Eduardo Bonomi, su ministro del Interior, contó que Pepe, como todos los funcionarios del MPP —el movimiento con el que los tupamaros se integraron al sistema político— tenía tope salarial. Lo máximo que podía ganar eran 1900 dólares, apenas el 35 por ciento del sueldo, y entregaba el excedente a dos fondos solidarios que se usaban para dar ayuda a gente que no necesariamente tenía que formar parte del Movimiento.
—Es muy fácil dar lo que te sobra. La cuestión es dar lo que no te sobra —dijo Bonomi, y pregunté:
—¿Pero nunca te da ganas de comprarte un plasma?
Bonomi —quien también ha muerto— quedó desconcertado.
—Eh… Yo vivo en una cooperativa de viviendas. A esta altura terminamos de pagar la cuota, entonces solo pagamos los gastos comunes. Tenemos un auto del 94… A ver: la austeridad de Pepe es única, pero que Pepe haya llegado no es casual.
—¿No hay ninguna pose por parte de Mujica?
—No, es así. Es así. Él es así. Qué pose. La vida del Pepe es muy sencilla y pasa por la tierra. Cuando uno sale de licencia y se va al monte o a la playa, Pepe se va a trabajar la tierra. Y los domingos, mientras todos descansamos, él madruga para trabajar la tierra. Si no hace eso, no descansa. La tierra es el lugar donde Pepe ordena sus ideas. Cada cual es como es.
Pepe daba conferencias de prensa sin los dientes puestos. Se movía en un auto viejo. No tenía celular ni tarjeta de crédito. Prohibía a los empleados de gobierno usar Facebook o Twitter o cualquier cosa parecida. Tenía por mascota a una perra de tres patas. Si quería pensar, se subía al tractor. Tras los doce años de cautiverio en los que llegó a tener charlas con insectos, construyó una mirada panteista del mundo: una conexión profunda con todo lo que está vivo.
Así fueron pasando los años. Mientras el mundo en algunos aspectos se iba desintegrando —hablo principalmente de política—, él fue surcando las épocas en diálogo permanente con la inmensa red que lo sostenía en la tierra.

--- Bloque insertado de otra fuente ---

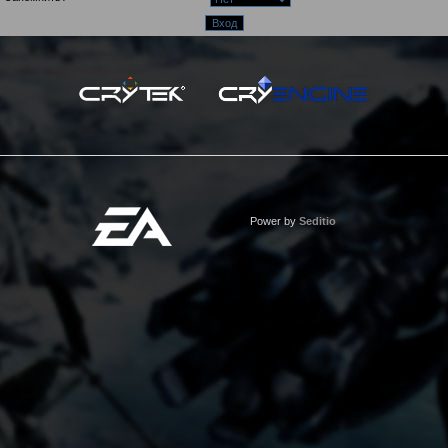
Power by
Seditio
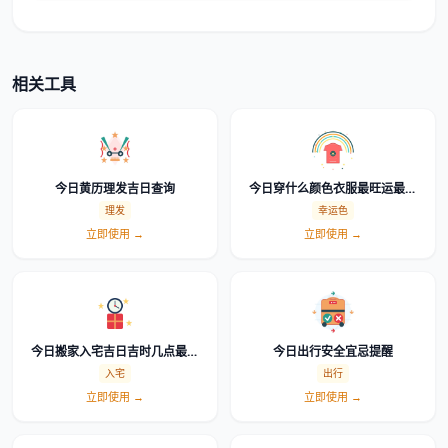
相关工具
今日黄历理发吉日查询
今日穿什么颜色衣服最旺运最吉
利幸运色查询
理发
幸运色
立即使用 →
立即使用 →
今日搬家入宅吉日吉时几点最好
今日出行安全宜忌提醒
怎么选时辰
入宅
出行
立即使用 →
立即使用 →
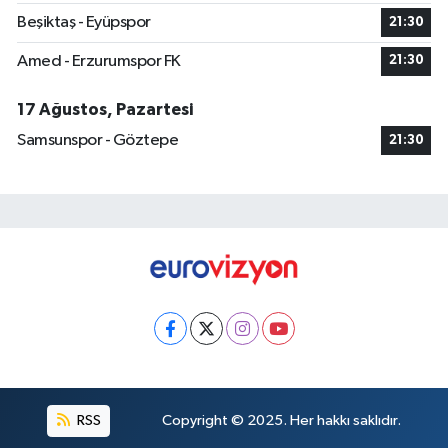
Beşiktaş - Eyüpspor
21:30
Amed - Erzurumspor FK
21:30
17 Ağustos, Pazartesi
Samsunspor - Göztepe
21:30
RSS
Copyright © 2025. Her hakkı saklıdır.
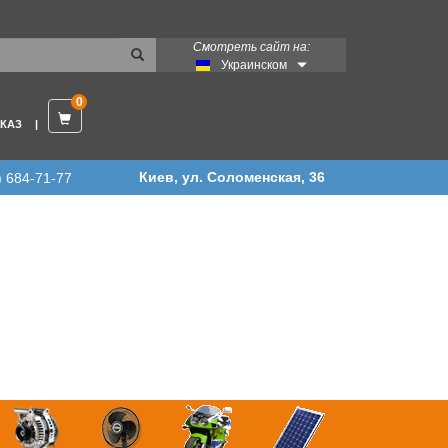
Смотреть сайт на:
Украинском
0
КАЗ
Киев, ул. Соломенская, 36
) 684-71-77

Y puso en circulación una forma distinta de ejercer el poder y entender la existencia.
No me refiero a su juventud en la guerrilla armada, sobre la que él mismo tuvo una mirada tierna y autocrítica, sino al modo en que logró ecualizar ese pasado con su presente partidario y a cómo le dio a la vida política una humanidad que ya no existe demasiado.

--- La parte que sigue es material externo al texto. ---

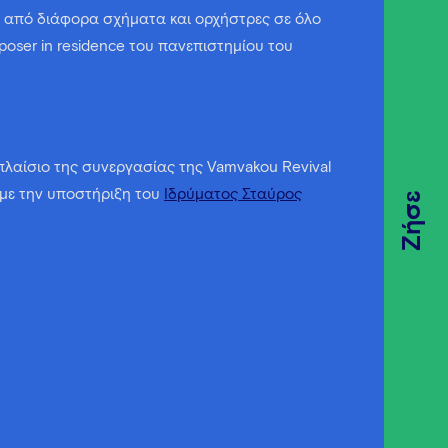
ί από διάφορα σχήματα και ορχήστρες σε όλο
oser in residence του πανεπιστημίου του
λαίσιο της συνεργασίας της Vamvakou Revival
 με την υποστήριξη του
Ιδρύματος Σταύρος
Ζήσε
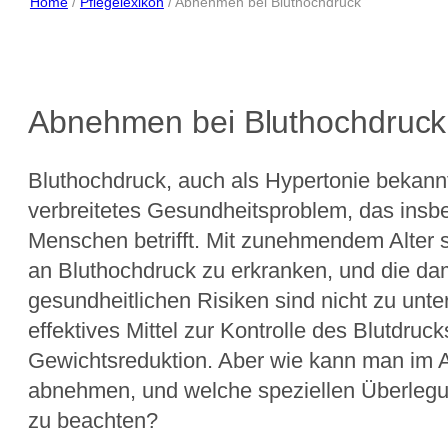
Home
/
Pflegelexikon
/
Abnehmen bei Bluthochdruck
Abnehmen bei Bluthochdruck 
Bluthochdruck, auch als Hypertonie bekannt,
verbreitetes Gesundheitsproblem, das insb
Menschen betrifft. Mit zunehmendem Alter s
an Bluthochdruck zu erkranken, und die da
gesundheitlichen Risiken sind nicht zu unte
effektives Mittel zur Kontrolle des Blutdruc
Gewichtsreduktion. Aber wie kann man im A
abnehmen, und welche speziellen Überlegu
zu beachten?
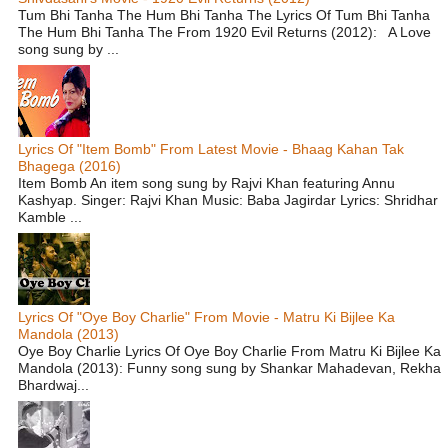
Tum Bhi Tanha The Hum Bhi Tanha The Lyrics Of Tum Bhi Tanha
The Hum Bhi Tanha The From 1920 Evil Returns (2012): A Love
song sung by ...
Lyrics Of "Item Bomb" From Latest Movie - Bhaag Kahan Tak
Bhagega (2016)
Item Bomb An item song sung by Rajvi Khan featuring Annu
Kashyap. Singer: Rajvi Khan Music: Baba Jagirdar Lyrics: Shridhar
Kamble ...
Lyrics Of "Oye Boy Charlie" From Movie - Matru Ki Bijlee Ka
Mandola (2013)
Oye Boy Charlie Lyrics Of Oye Boy Charlie From Matru Ki Bijlee Ka
Mandola (2013): Funny song sung by Shankar Mahadevan, Rekha
Bhardwaj...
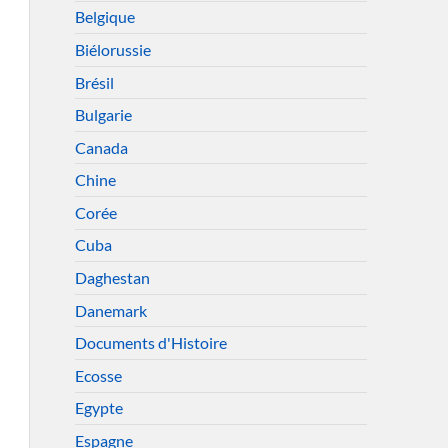
Belgique
Biélorussie
Brésil
Bulgarie
Canada
Chine
Corée
Cuba
Daghestan
Danemark
Documents d'Histoire
Ecosse
Egypte
Espagne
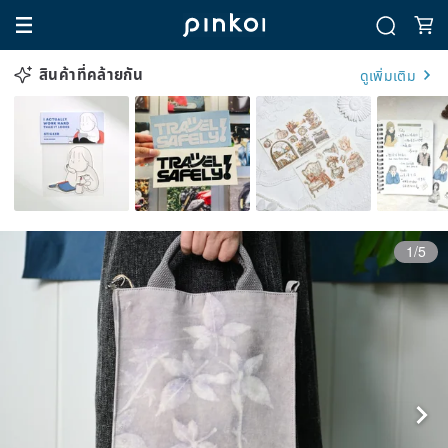
สินค้าที่คล้ายกัน
ดูเพิ่มเติม
1/5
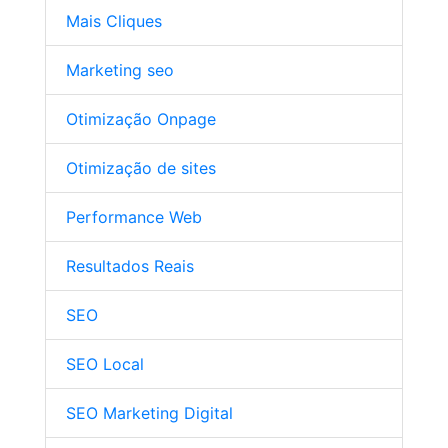
Mais Cliques
Marketing seo
Otimização Onpage
Otimização de sites
Performance Web
Resultados Reais
SEO
SEO Local
SEO Marketing Digital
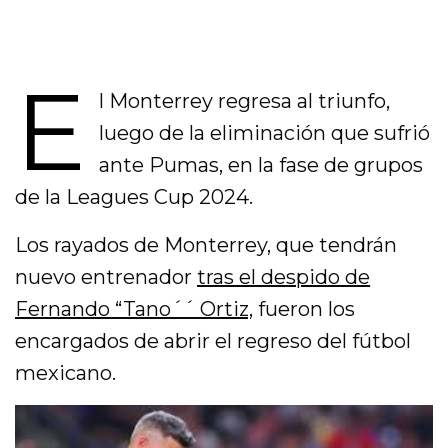
E
l Monterrey regresa al triunfo,
luego de la eliminación que sufrió
ante Pumas, en la fase de grupos
de la Leagues Cup 2024.
Los rayados de Monterrey, que tendrán
nuevo entrenador
tras el despido de
Fernando “Tano´´ Ortiz,
fueron los
encargados de abrir el regreso del fútbol
mexicano.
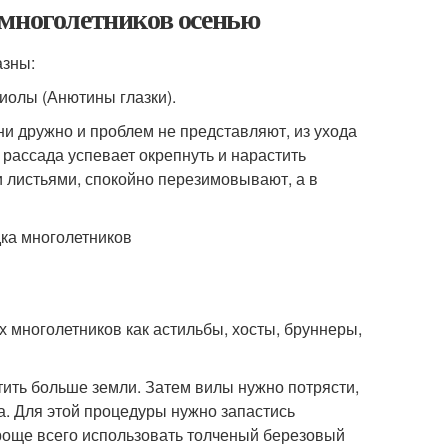
 многолетников осенью
азны:
иолы (Анютины глазки).
они дружно и проблем не представляют, из ухода
рассада успевает окрепнуть и нарастить
и листьями, спокойно перезимовывают, а в
 многолетников как астильбы, хосты, бруннеры,
тить больше земли. Затем вилы нужно потрясти,
а. Для этой процедуры нужно запастись
роще всего использовать толченый березовый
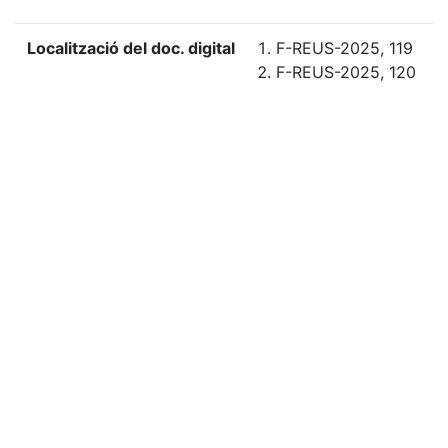
Localització del doc. digital
F-REUS-2025, 119
F-REUS-2025, 120
«
Ítem anterior
Ítem següent
»
Etiquetes
2025
Citació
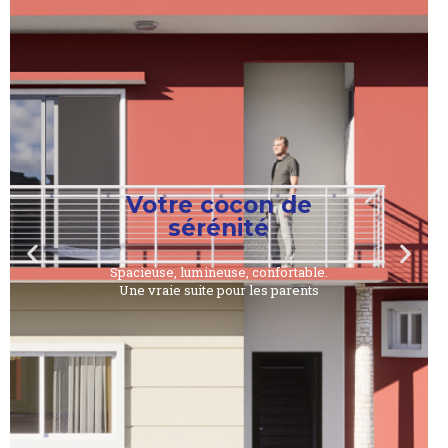
Votre cocon de
sérénité
Spacieuse, lumineuse, confortable.
Une vraie suite pour les parents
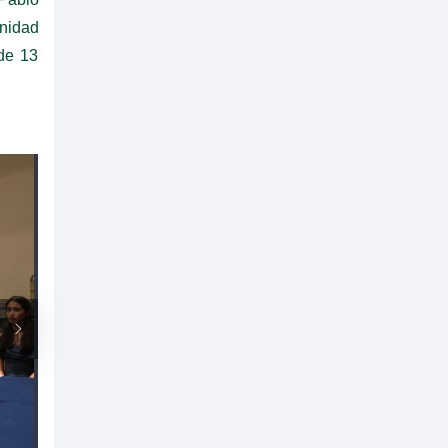
unidad
 de 13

Lo de la falta de verdad está trayendo consecuencias. Cinco días después de su muerte, en Buenos Aires hubo una elección legislativa que mostró que la mitad de la gente no está dispuesta a invertir un minuto de su tiempo en ir a votar. La razón: consideran las elecciones una pantomima parecida a la de ir al supermercado y ver que los diez mil productos supuestamente distintos que se ofrecen están hechos con los mismos componentes y se fabrican en la misma empresa. Desde un lugar pacífico o apático —o las dos cosas— condenaron a su manera un sistema político que no parece tener raíz, ni verdad, ni entramado que lo enlace a la vida. Y en el que solo hay personas con la profundidad de un holograma que emiten palabras de espaldas a lo único que, por ahora, subsiste: nosotros y nuestros muertos.